Her first role was as a mother of two children, and this was soon after she completed her PG in Bangalore. “Since I’d already modelled and played mom, I was comfortable. But I was considered brave to do an ‘amma’ role as my first. But I thought it would be safe to do such a role because there wouldn’t be any intimate scenes!” she laughs, looking back at it now.

“I was scared to do films because I didn’t want to be talked of cheaply. Now in hindsight I feel that was stupid. You should be able to face what people say because people are going to talk anyway,” she concludes. Malayalam cinema offered her more performance-oriented roles. “If it’s a good director, in any language, the woman won’t be reduced to a prop or a bimbette. Maybe I’ve met more such directors there (Kerala). Tamil cinema doesn’t have many roles for women; it’s mostly of all young silly girls in love,” is how she puts it. She’s done two Tamil films, and two in Kannada — “Vishnu Sene”, and “Poorvapara” . She’s currently shooting Nagabharana’s “Nam Yajamanru” in Kannada.


The actor believes that if you are a good artist, language is no barrier. She writes down her Malayalam dialogues in Kannada and “by-hearts” them!
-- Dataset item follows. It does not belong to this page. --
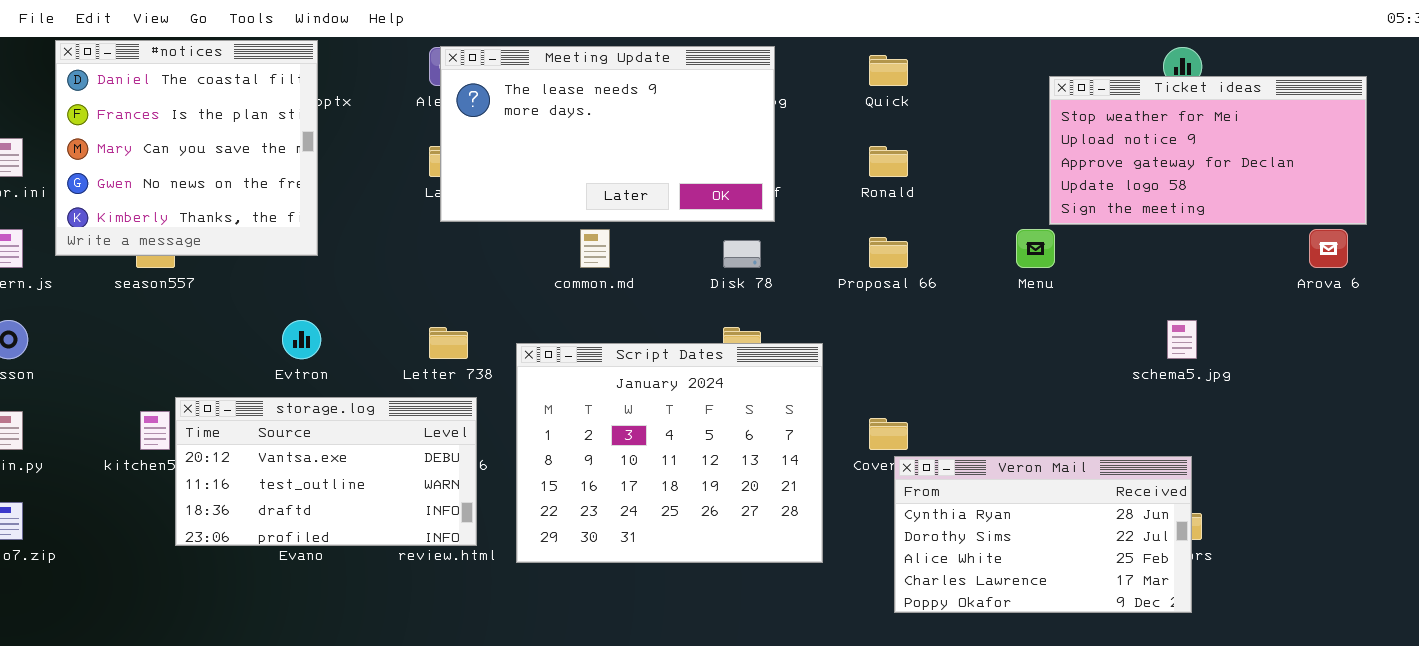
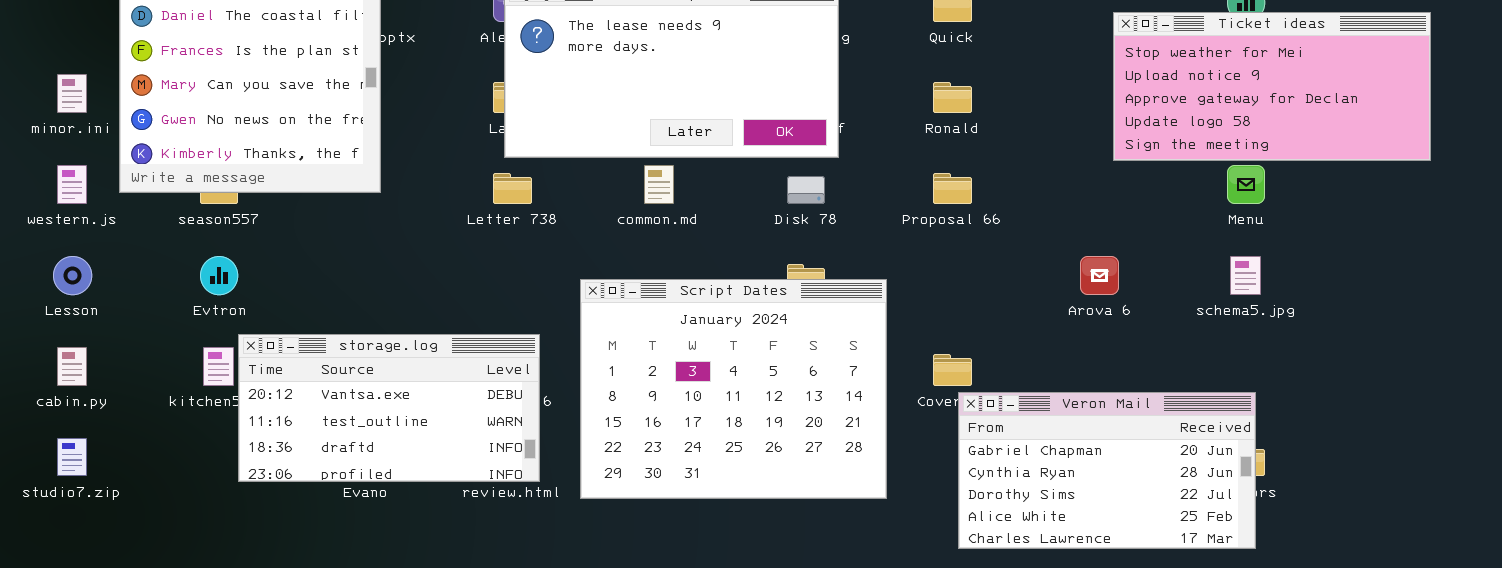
Menu: [1016,229,1055,268] -> [1227,165,1265,204], moved
Arova 6: [1309,229,1348,268] -> [1080,256,1119,295], moved
Evtron: [282,320,321,359] -> [200,256,238,295], moved
Letter 738: [429,327,468,359] -> [493,173,532,204], moved
Veron Mail: [894,456,1192,613] -> [958,392,1256,549], scrolled up 1 row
Her magnum opus on the Tamil small screen “Lakshmi”, where she plays the never-say-die Netra, is getting ready for a wrap up after some 470 episodes. “I don’t really like the small screen because the market is TRP-driven. You need to add masala every Friday to up ratings… after a point my role became silly and negative.”

But the role went down well with audiences and brought her much recognition. She decided to do “Dhuan” because she believes she’s a responsible citizen who can create an impact on society. “I won’t do regressive roles and sometimes I mock myself for accepting the role of Netra.”

Lakshmi hails from a typical south Bangalore Brahmin family, for whom dance and modelling was fine. A qualified Bharatanatya dancer, she’s been dancing since she was eight, not because she was packed off to a dance class by her parents, but because she wanted to learn. Her father’s friend had an ad agency and he got her started on a successful modelling career. “From childhood I was never camera conscious. I enjoyed being photographed, but never considered it a profession.”

With guru Narmada and professor M.R. Krishnamurthy as her dance teachers, Lakshmi performs very often.

“Dance and films have a symbiotic relationship, where one offsets the other. Because of dance, I can express myself better and films have made me a more natural and cool dancer.” Currently, she’s a judge on Asianet’s dance show “Vodafone Takadhimi”. Life right now is hectic shuttling between Chennai, Bangalore and Thiruvananthapuram for shoots, living out of a suitcase, and having to clean up her room.